►

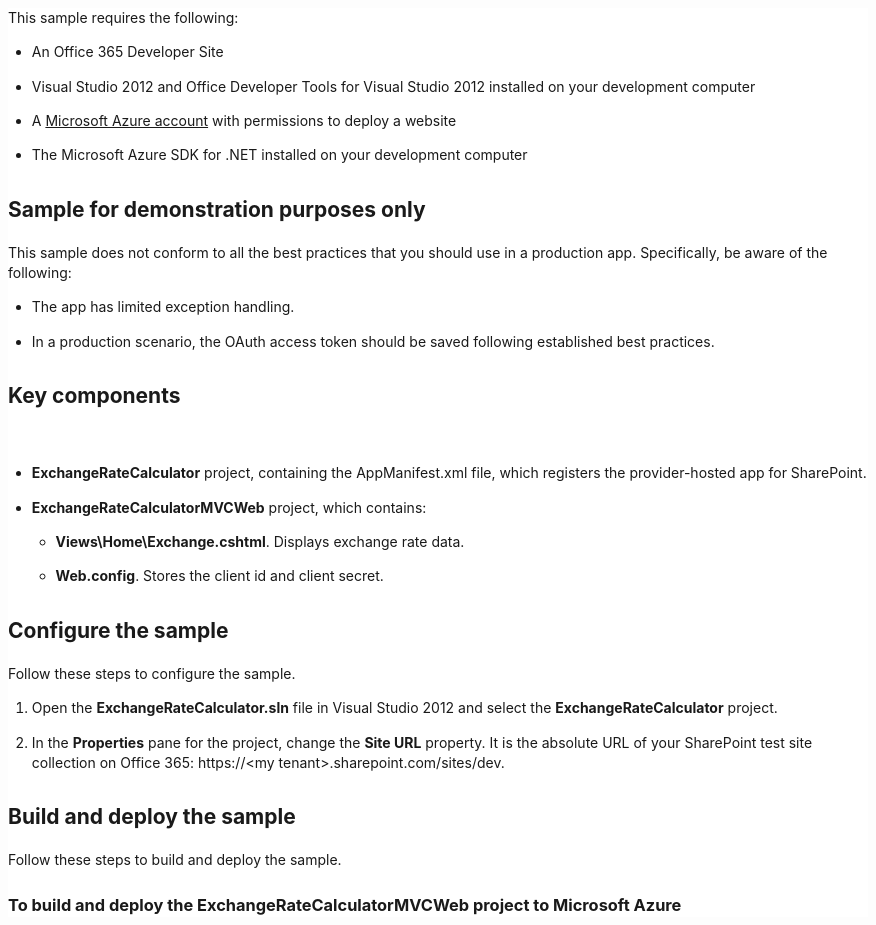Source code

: <div id="sectionSection0">
<p>This sample requires the following:</p>
<ul>
<li>
<p>An Office 365 Developer Site</p>
</li><li>
<p>Visual Studio 2012 and Office Developer Tools for Visual Studio 2012 installed on your development computer</p>
</li><li>
<p>A <a href="https://manage.windowsazure.com" target="_blank">Microsoft Azure account</a> with permissions to deploy a website</p>
</li><li>
<p>The Microsoft Azure SDK for .NET installed on your development computer</p>
</li></ul>
</div>
<h2>Sample for demonstration purposes only</h2>
<div id="sectionSection1">
<p>This sample does not conform to all the best practices that you should use in a production app. Specifically, be aware of the following:</p>
<ul>
<li>
<p>The app has limited exception handling.</p>
</li><li>
<p>In a production scenario, the OAuth access token should be saved following established best practices.</p>
</li></ul>
</div>
<h2>Key components</h2>
<div id="sectionSection2">
<p>&nbsp;</p>
<ul>
<li>
<p><strong>ExchangeRateCalculator</strong> project, containing the AppManifest.xml file, which registers the provider-hosted app for SharePoint.</p>
</li><li>
<p><strong>ExchangeRateCalculatorMVCWeb</strong> project, which contains:</p>
<ul>
<li>
<p><strong>Views\Home\Exchange.cshtml</strong>. Displays exchange rate data.</p>
</li><li>
<p><strong>Web.config</strong>. Stores the client id and client secret.</p>
</li></ul>
</li></ul>
</div>
<h2>Configure the sample</h2>
<div id="sectionSection3">
<p>Follow these steps to configure the sample.</p>
<ol>
<li>
<p>Open the <strong>ExchangeRateCalculator.sln</strong> file in Visual Studio 2012 and select the
<strong>ExchangeRateCalculator</strong> project.</p>
</li><li>
<p>In the <strong><span class="ui">Properties</span></strong> pane for the project, change the
<strong><span class="ui">Site URL</span></strong> property. It is the absolute URL of your SharePoint test site collection on Office 365: https://<span>&lt;my tenant&gt;</span>.sharepoint.com/sites/dev.</p>
</li></ol>
</div>
<h2>Build and deploy the sample</h2>
<div id="sectionSection4">
<p>Follow these steps to build and deploy the sample.</p>
<h3>To build and deploy the ExchangeRateCalculatorMVCWeb project to Microsoft Azure</h3>
<div>
<ol>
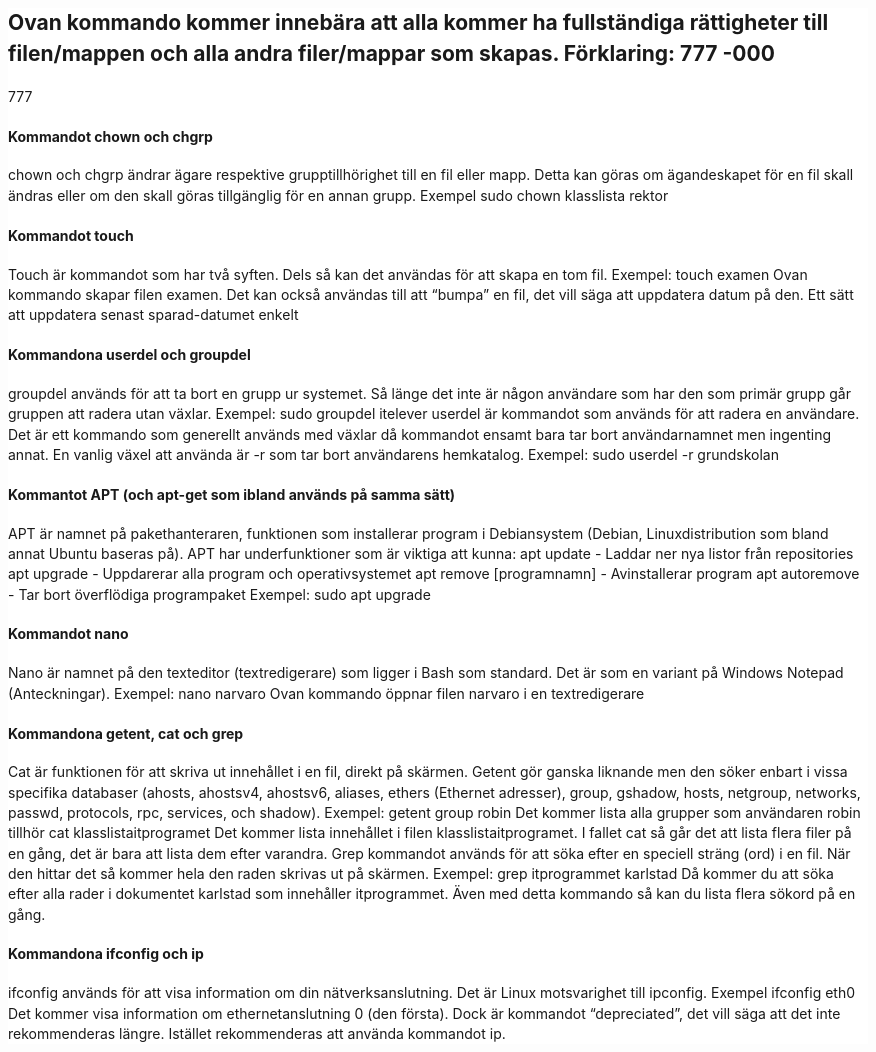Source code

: Ovan kommando kommer innebära att alla kommer ha fullständiga rättigheter till filen/mappen och alla andra filer/mappar som skapas. Förklaring:
777
-000
-------
777
#### Kommandot chown och chgrp
chown och chgrp ändrar ägare respektive grupptillhörighet till en fil eller mapp. Detta kan göras om ägandeskapet för en fil skall ändras eller om den skall göras tillgänglig för en annan grupp. Exempel
sudo chown klasslista rektor
#### Kommandot touch
Touch är kommandot som har två syften. Dels så kan det användas för att skapa en tom fil. Exempel:
touch examen
Ovan kommando skapar filen examen.
Det kan också användas till att “bumpa” en fil, det vill säga att uppdatera datum på den. Ett sätt att uppdatera senast sparad-datumet enkelt
#### Kommandona userdel och groupdel
groupdel används för att ta bort en grupp ur systemet. Så länge det inte är någon användare som har den som primär grupp går gruppen att radera utan växlar. Exempel:
sudo groupdel itelever
userdel är kommandot som används för att radera en användare. Det är ett kommando som generellt används med växlar då kommandot ensamt bara tar bort användarnamnet men ingenting annat. En vanlig växel att använda är -r som tar bort användarens hemkatalog. Exempel:
sudo userdel -r grundskolan
#### Kommantot APT (och apt-get som ibland används på samma sätt)
APT är namnet på pakethanteraren, funktionen som installerar program i Debiansystem (Debian, Linuxdistribution som bland annat Ubuntu baseras på). APT har underfunktioner som är viktiga att kunna:
apt update - Laddar ner nya listor från repositories
apt upgrade - Uppdarerar alla program och operativsystemet
apt remove [programnamn] - Avinstallerar program
apt autoremove - Tar bort överflödiga programpaket
Exempel:
sudo apt upgrade
#### Kommandot nano
Nano är namnet på den texteditor (textredigerare) som ligger i Bash som standard. Det är som en variant på Windows Notepad (Anteckningar). Exempel:
nano narvaro
Ovan kommando öppnar filen narvaro i en textredigerare
#### Kommandona getent, cat och grep
Cat är funktionen för att skriva ut innehållet i en fil, direkt på skärmen. Getent gör ganska liknande men den söker enbart i vissa specifika databaser (ahosts, ahostsv4, ahostsv6, aliases, ethers (Ethernet adresser), group, gshadow, hosts, netgroup, networks, passwd, protocols, rpc, services, och shadow). Exempel:
getent group robin
Det kommer lista alla grupper som användaren robin tillhör
cat klasslistaitprogramet
Det kommer lista innehållet i filen klasslistaitprogramet. I fallet cat så går det att lista flera filer på en gång, det är bara att lista dem efter varandra.
Grep kommandot används för att söka efter en speciell sträng (ord) i en fil. När den hittar det så kommer hela den raden skrivas ut på skärmen. Exempel:
grep itprogrammet karlstad
Då kommer du att söka efter alla rader i dokumentet karlstad som innehåller itprogrammet. Även med detta kommando så kan du lista flera sökord på en gång.
#### Kommandona ifconfig och ip
ifconfig används för att visa information om din nätverksanslutning. Det är Linux motsvarighet till ipconfig. Exempel
ifconfig eth0
Det kommer visa information om ethernetanslutning 0 (den första). Dock är kommandot “depreciated”, det vill säga att det inte rekommenderas längre. Istället rekommenderas att använda kommandot ip.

◄

Turn the items into a numbered list with one entry per line of source text, skipping blank lines and leaving out the pictures.

> [Task solution]:
1. Source code
2. : <div id="sectionSection0">
3. <p>This sample requires the following:</p>
4. <ul>
5. <li>
6. <p>An Office 365 Developer Site</p>
7. </li><li>
8. <p>Visual Studio 2012 and Office Developer Tools for Visual Studio 2012 installed on your development computer</p>
9. </li><li>
10. <p>A <a href="https://manage.windowsazure.com" target="_blank">Microsoft Azure account</a> with permissions to deploy a website</p>
11. </li><li>
12. <p>The Microsoft Azure SDK for .NET installed on your development computer</p>
13. </li></ul>
14. </div>
15. <h2>Sample for demonstration purposes only</h2>
16. <div id="sectionSection1">
17. <p>This sample does not conform to all the best practices that you should use in a production app. Specifically, be aware of the following:</p>
18. <ul>
19. <li>
20. <p>The app has limited exception handling.</p>
21. </li><li>
22. <p>In a production scenario, the OAuth access token should be saved following established best practices.</p>
23. </li></ul>
24. </div>
25. <h2>Key components</h2>
26. <div id="sectionSection2">
27. <p>&nbsp;</p>
28. <ul>
29. <li>
30. <p><strong>ExchangeRateCalculator</strong> project, containing the AppManifest.xml file, which registers the provider-hosted app for SharePoint.</p>
31. </li><li>
32. <p><strong>ExchangeRateCalculatorMVCWeb</strong> project, which contains:</p>
33. <ul>
34. <li>
35. <p><strong>Views\Home\Exchange.cshtml</strong>. Displays exchange rate data.</p>
36. </li><li>
37. <p><strong>Web.config</strong>. Stores the client id and client secret.</p>
38. </li></ul>
39. </li></ul>
40. </div>
41. <h2>Configure the sample</h2>
42. <div id="sectionSection3">
43. <p>Follow these steps to configure the sample.</p>
44. <ol>
45. <li>
46. <p>Open the <strong>ExchangeRateCalculator.sln</strong> file in Visual Studio 2012 and select the
47. <strong>ExchangeRateCalculator</strong> project.</p>
48. </li><li>
49. <p>In the <strong><span class="ui">Properties</span></strong> pane for the project, change the
50. <strong><span class="ui">Site URL</span></strong> property. It is the absolute URL of your SharePoint test site collection on Office 365: https://<span>&lt;my tenant&gt;</span>.sharepoint.com/sites/dev.</p>
51. </li></ol>
52. </div>
53. <h2>Build and deploy the sample</h2>
54. <div id="sectionSection4">
55. <p>Follow these steps to build and deploy the sample.</p>
56. <h3>To build and deploy the ExchangeRateCalculatorMVCWeb project to Microsoft Azure</h3>
57. <div>
58. <ol>
59. Source code
60. : Ovan kommando kommer innebära att alla kommer ha fullständiga rättigheter till filen/mappen och alla andra filer/mappar som skapas. Förklaring:
61. 777
62. -000
63. -------
64. 777
65. #### Kommandot chown och chgrp
66. chown och chgrp ändrar ägare respektive grupptillhörighet till en fil eller mapp. Detta kan göras om ägandeskapet för en fil skall ändras eller om den skall göras tillgänglig för en annan grupp. Exempel
67. sudo chown klasslista rektor
68. #### Kommandot touch
69. Touch är kommandot som har två syften. Dels så kan det användas för att skapa en tom fil. Exempel:
70. touch examen
71. Ovan kommando skapar filen examen.
72. Det kan också användas till att “bumpa” en fil, det vill säga att uppdatera datum på den. Ett sätt att uppdatera senast sparad-datumet enkelt
73. #### Kommandona userdel och groupdel
74. groupdel används för att ta bort en grupp ur systemet. Så länge det inte är någon användare som har den som primär grupp går gruppen att radera utan växlar. Exempel:
75. sudo groupdel itelever
76. userdel är kommandot som används för att radera en användare. Det är ett kommando som generellt används med växlar då kommandot ensamt bara tar bort användarnamnet men ingenting annat. En vanlig växel att använda är -r som tar bort användarens hemkatalog. Exempel:
77. sudo userdel -r grundskolan
78. #### Kommantot APT (och apt-get som ibland används på samma sätt)
79. APT är namnet på pakethanteraren, funktionen som installerar program i Debiansystem (Debian, Linuxdistribution som bland annat Ubuntu baseras på). APT har underfunktioner som är viktiga att kunna:
80. apt update - Laddar ner nya listor från repositories
81. apt upgrade - Uppdarerar alla program och operativsystemet
82. apt remove [programnamn] - Avinstallerar program
83. apt autoremove - Tar bort överflödiga programpaket
84. Exempel:
85. sudo apt upgrade
86. #### Kommandot nano
87. Nano är namnet på den texteditor (textredigerare) som ligger i Bash som standard. Det är som en variant på Windows Notepad (Anteckningar). Exempel:
88. nano narvaro
89. Ovan kommando öppnar filen narvaro i en textredigerare
90. #### Kommandona getent, cat och grep
91. Cat är funktionen för att skriva ut innehållet i en fil, direkt på skärmen. Getent gör ganska liknande men den söker enbart i vissa specifika databaser (ahosts, ahostsv4, ahostsv6, aliases, ethers (Ethernet adresser), group, gshadow, hosts, netgroup, networks, passwd, protocols, rpc, services, och shadow). Exempel:
92. getent group robin
93. Det kommer lista alla grupper som användaren robin tillhör
94. cat klasslistaitprogramet
95. Det kommer lista innehållet i filen klasslistaitprogramet. I fallet cat så går det att lista flera filer på en gång, det är bara att lista dem efter varandra.
96. Grep kommandot används för att söka efter en speciell sträng (ord) i en fil. När den hittar det så kommer hela den raden skrivas ut på skärmen. Exempel:
97. grep itprogrammet karlstad
98. Då kommer du att söka efter alla rader i dokumentet karlstad som innehåller itprogrammet. Även med detta kommando så kan du lista flera sökord på en gång.
99. #### Kommandona ifconfig och ip
100. ifconfig används för att visa information om din nätverksanslutning. Det är Linux motsvarighet till ipconfig. Exempel
101. ifconfig eth0
102. Det kommer visa information om ethernetanslutning 0 (den första). Dock är kommandot “depreciated”, det vill säga att det inte rekommenderas längre. Istället rekommenderas att använda kommandot ip.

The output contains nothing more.